The designs don't look great.

Here's an idea: produce designs that use the commercial Tailwind components. Your designs will look great. Have a link for the user to buy the components if they don't already own them. Work out an affiliate deal with Tailwind Labs. You can get rid of the time limits and the pricing.

If you start generating money for them they may buy your app.

Yes, agreed. Modifying the tool to use other tailwind based UI frameworks would be useful. I'd pay for a fast tool that lets me describe an app UI or landing page concept and then shows me previews rendered in different frameworks, themes, and layouts. Most of my time wasted on frontend projects is fidgeting with initial layouts and themes. If I want to switch a tailwind theme from say square to rounded corners on all the components and cards, it's a pain unless I override the helper classes. So an AI tool for theming would be worth it IMO.
I agree with both of you, this would be a next step. Hopefully enough to salvage this a bit.
From what I’ve seen, Tailwind Labs isn’t a fan of collaborating with other companies - no knock on them just seems like they don’t feel the need to
I tried it out, asking it to create a button and a tabbar, modern styled. After 4 minutes, it came back with just the tabbar, that was unstyled.

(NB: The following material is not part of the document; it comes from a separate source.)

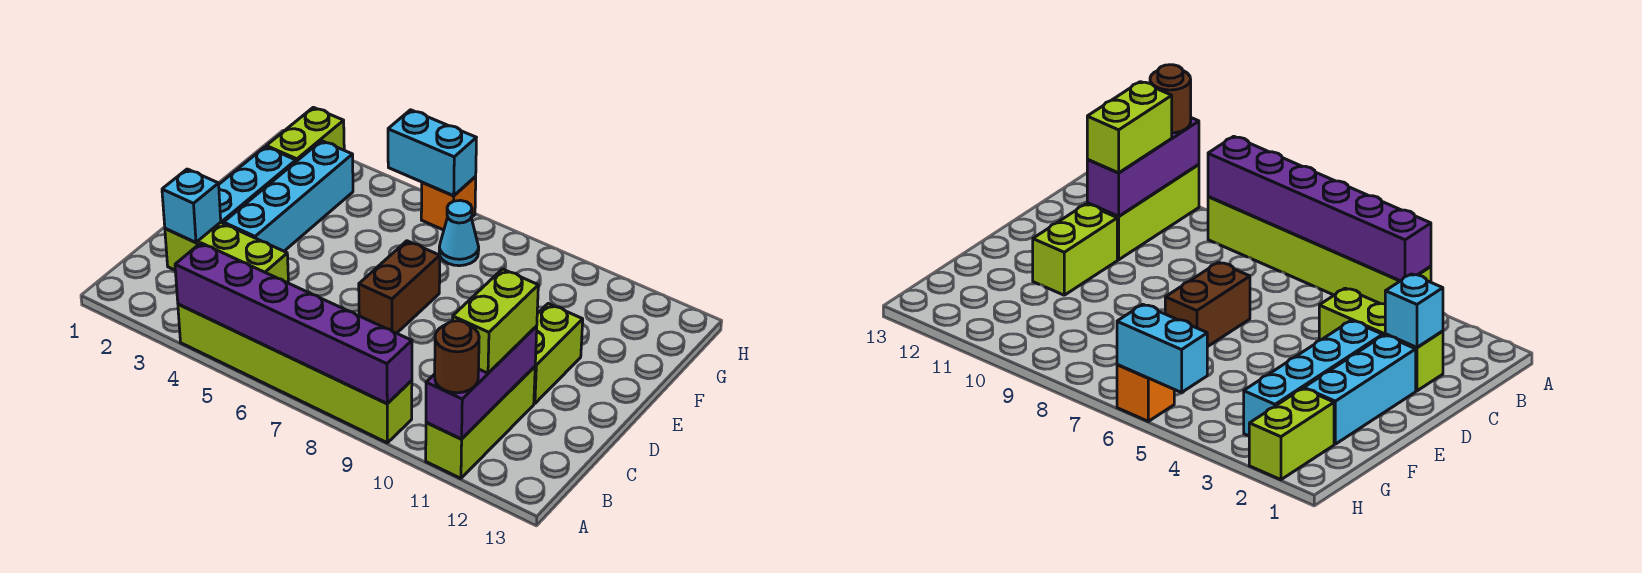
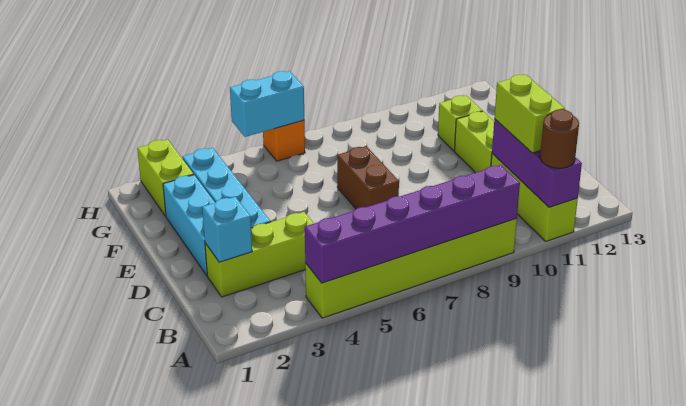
none -> lime brick F11 level 1
cyan cone G7 level 1 -> none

Not the best demo, to be honest.

so many AI tools give me this experience. it makes me wonder if any AI hype men or bulls have actually used any of the tools in this space.
Around me, most people who drank the AI kool-aid are "ideas guys" who have never wrote a single line of code, or junior-level coders who believe I paste code from StackOverflow all day long.

In a 8 hours day of work, I must write code at most for 2 or 3 hours, and any AI would certainly not help me unless it can understand the meaning and intention of weird C++ code. We're relatively safe for the moment.

The simple form I asked to create took nearly all the free time allotted and by the time it finished I couldn't see it because the pricing model was on top. Either way, I could have copy pasted components quicker, so speed is important here. Maybe provide some ready made prompts which take a known amount of time. I would have used one if I had the option instead of coming up with one.
I predict we still have a few years left before someone totally figures out AI and web UI.

Tailwind will be a no brainer for it since it's all one line and would still be readable/tweakable to the user.

Candidly, producing components from scratch like this, I just haven't seen anyone do a great job.

Now, rewriting, tweaking, and plugging in content? Really good at modifying if you can get it to be fast.